_Assignment_
Copy the records below line for line, leaving out the pictures.
··········
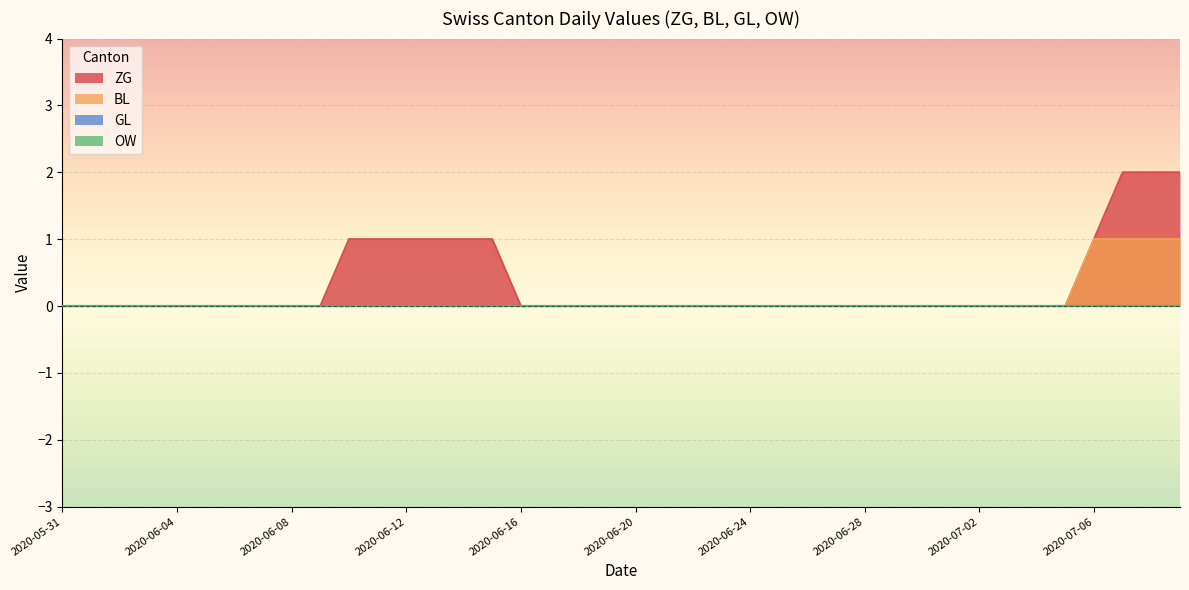

Reading right to left, list all the values displayed in this chart.

ZG: 2	2	2	1	0	0	0	0	0	0	0	0	0	0	0	0	0	0	0	0	0	0	0	0	1	1	1	1	1	1	0	0	0	0	0	0	0	0	0	0
BL: 1	1	1	1	0	0	0	0	0	0	0	0	0	0	0	0	0	0	0	0	0	0	0	0	0	0	0	0	0	0	0	0	0	0	0	0	0	0	0	0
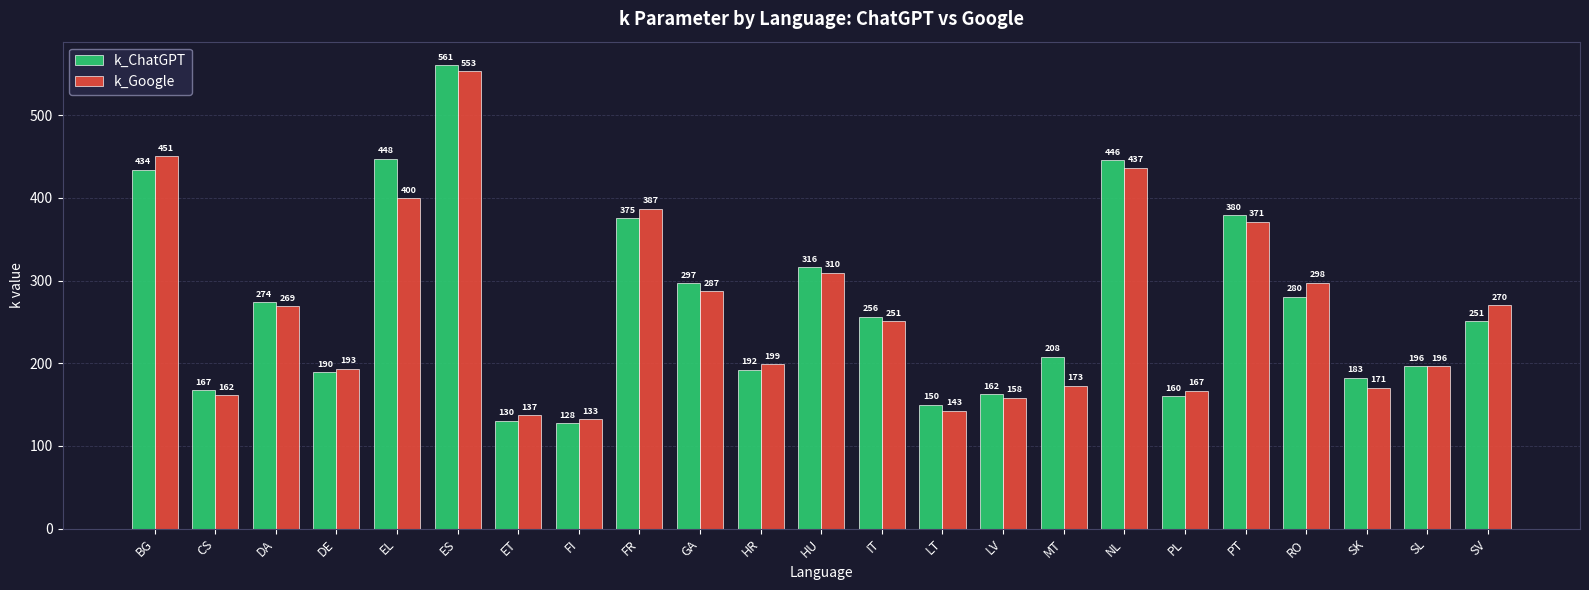

What is the average value of the k_Google series?

265.9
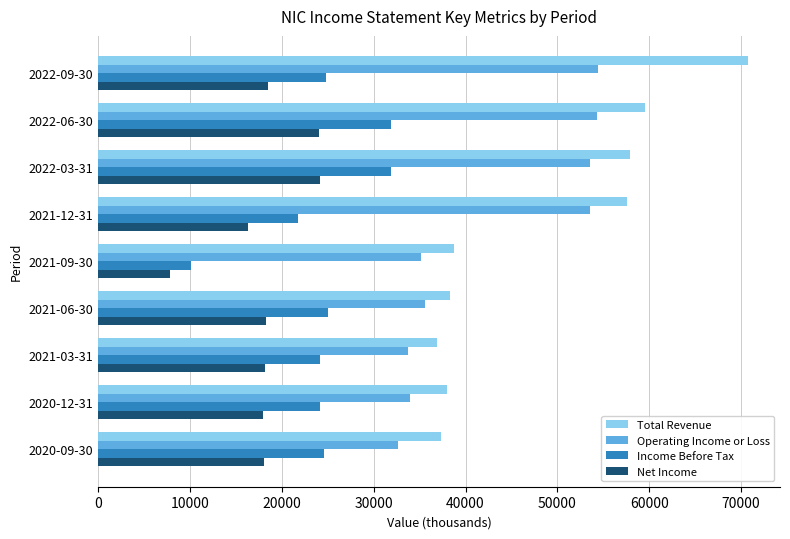

What is the sum of all Operating Income or Loss values?

386700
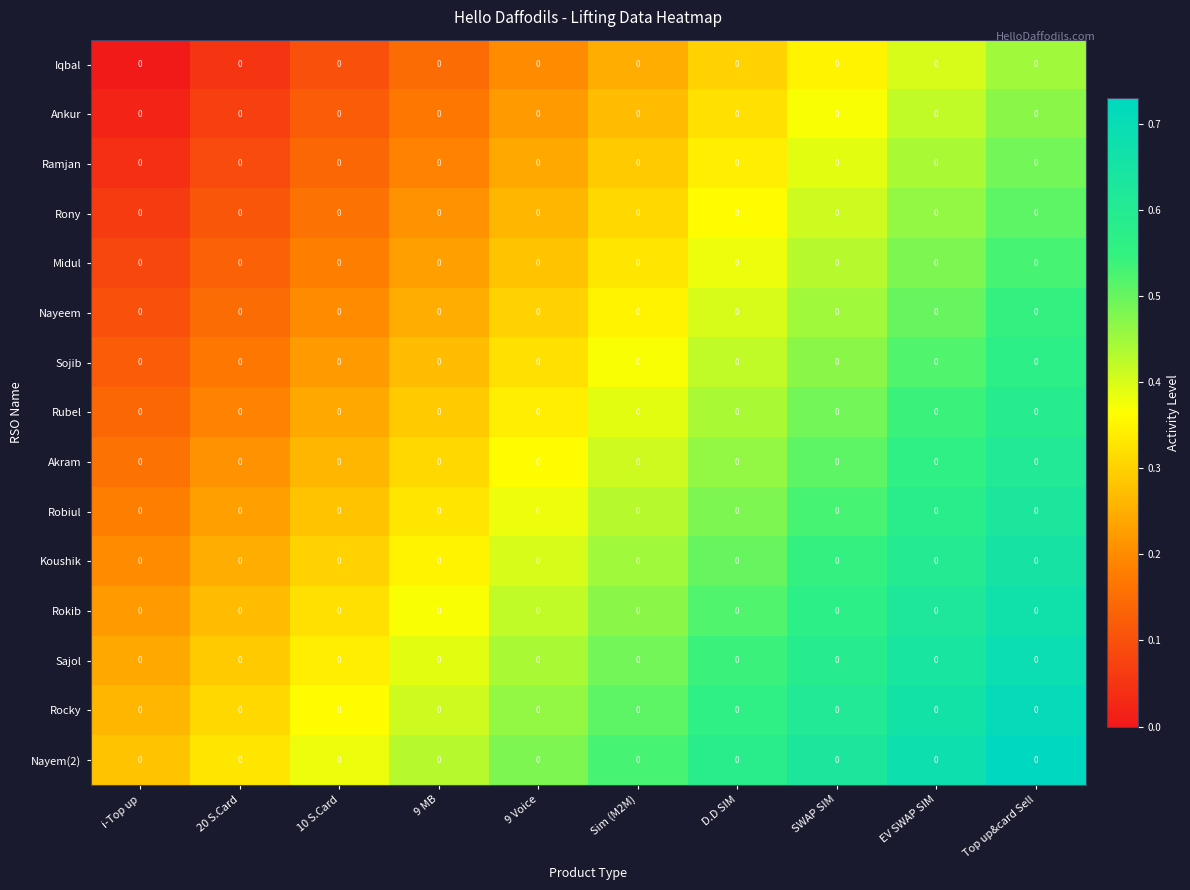

The Rubel series shows 0.3 at 9 MB. True or false?

True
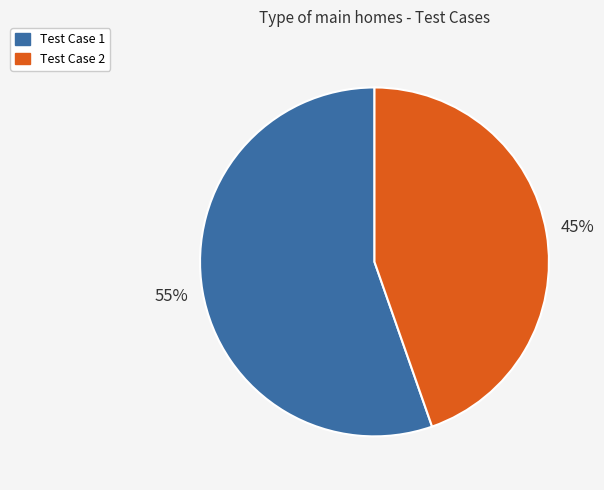

To the nearest percent, what portion does Test Case 1 represent?

55%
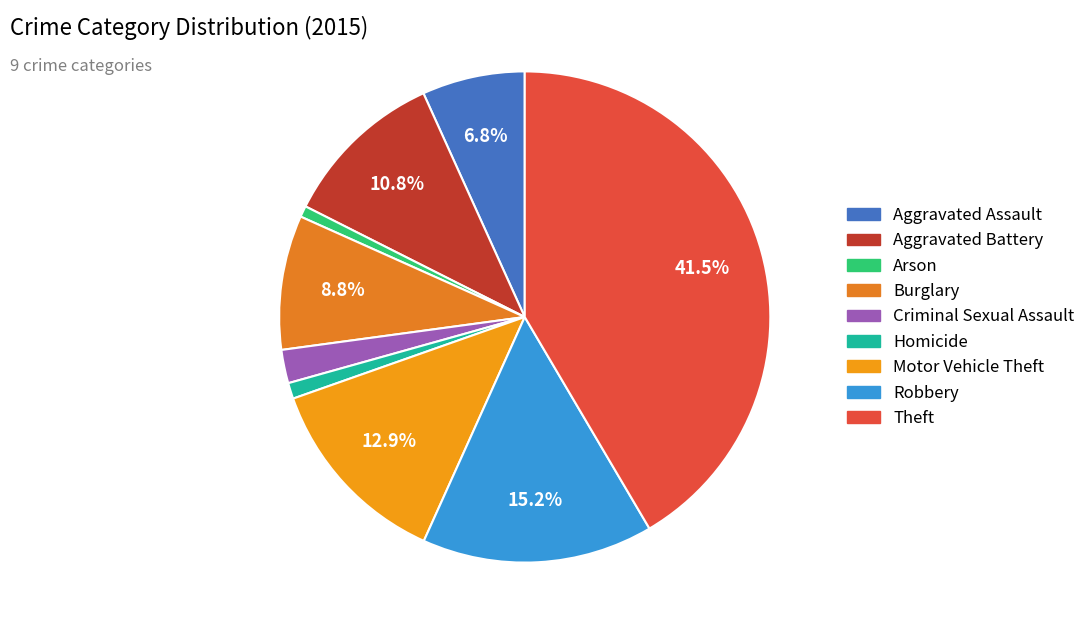

How much of the chart is everything except Burglary?

91.2%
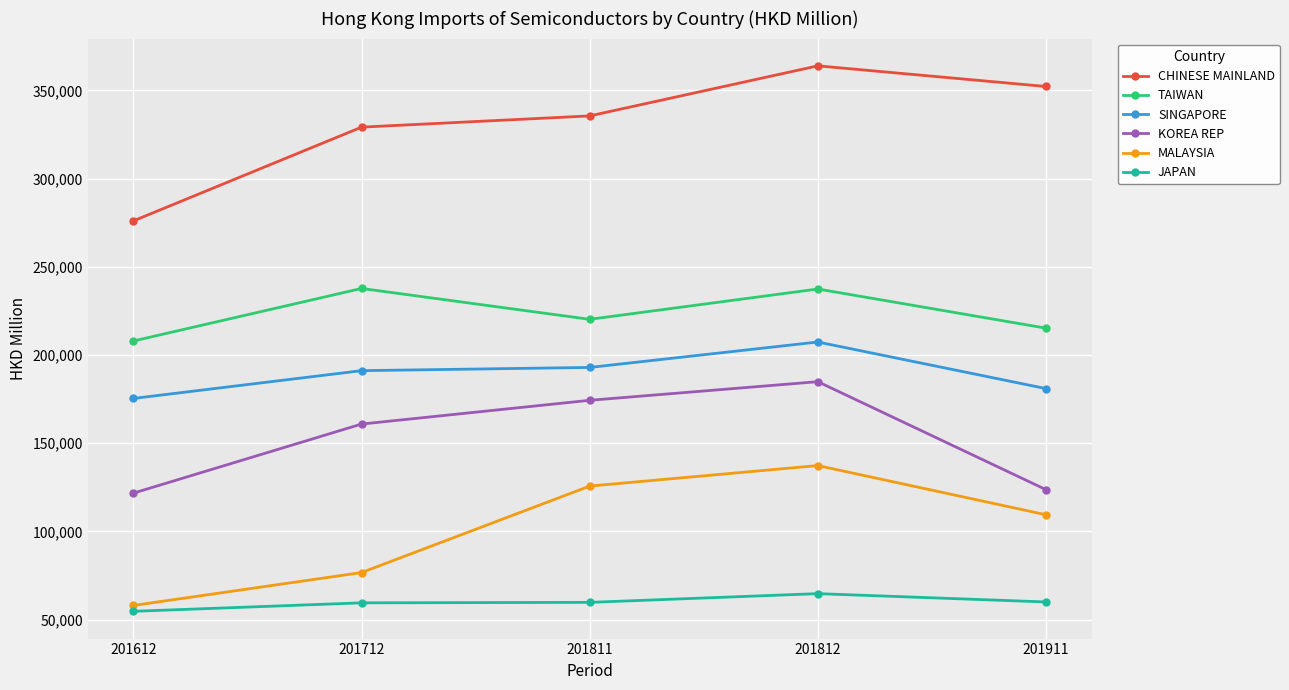

List the series in order of their peak value, highest first.

CHINESE MAINLAND, TAIWAN, SINGAPORE, KOREA REP, MALAYSIA, JAPAN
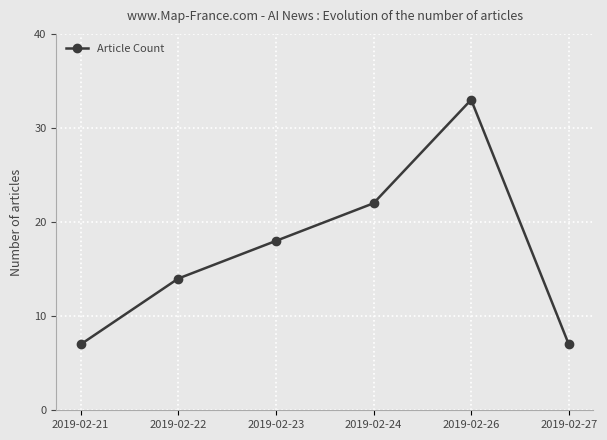

Is it true that the value at 2019-02-24 is 15?

False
··········
_Task output_
Reading right to left, list all the values displayed in this chart.

ZG: 2	2	2	1	0	0	0	0	0	0	0	0	0	0	0	0	0	0	0	0	0	0	0	0	1	1	1	1	1	1	0	0	0	0	0	0	0	0	0	0
BL: 1	1	1	1	0	0	0	0	0	0	0	0	0	0	0	0	0	0	0	0	0	0	0	0	0	0	0	0	0	0	0	0	0	0	0	0	0	0	0	0

What is the average value of the k_Google series?

265.9

What is the sum of all Operating Income or Loss values?

386700

The Rubel series shows 0.3 at 9 MB. True or false?

True

To the nearest percent, what portion does Test Case 1 represent?

55%

How much of the chart is everything except Burglary?

91.2%

List the series in order of their peak value, highest first.

CHINESE MAINLAND, TAIWAN, SINGAPORE, KOREA REP, MALAYSIA, JAPAN

Is it true that the value at 2019-02-24 is 15?

False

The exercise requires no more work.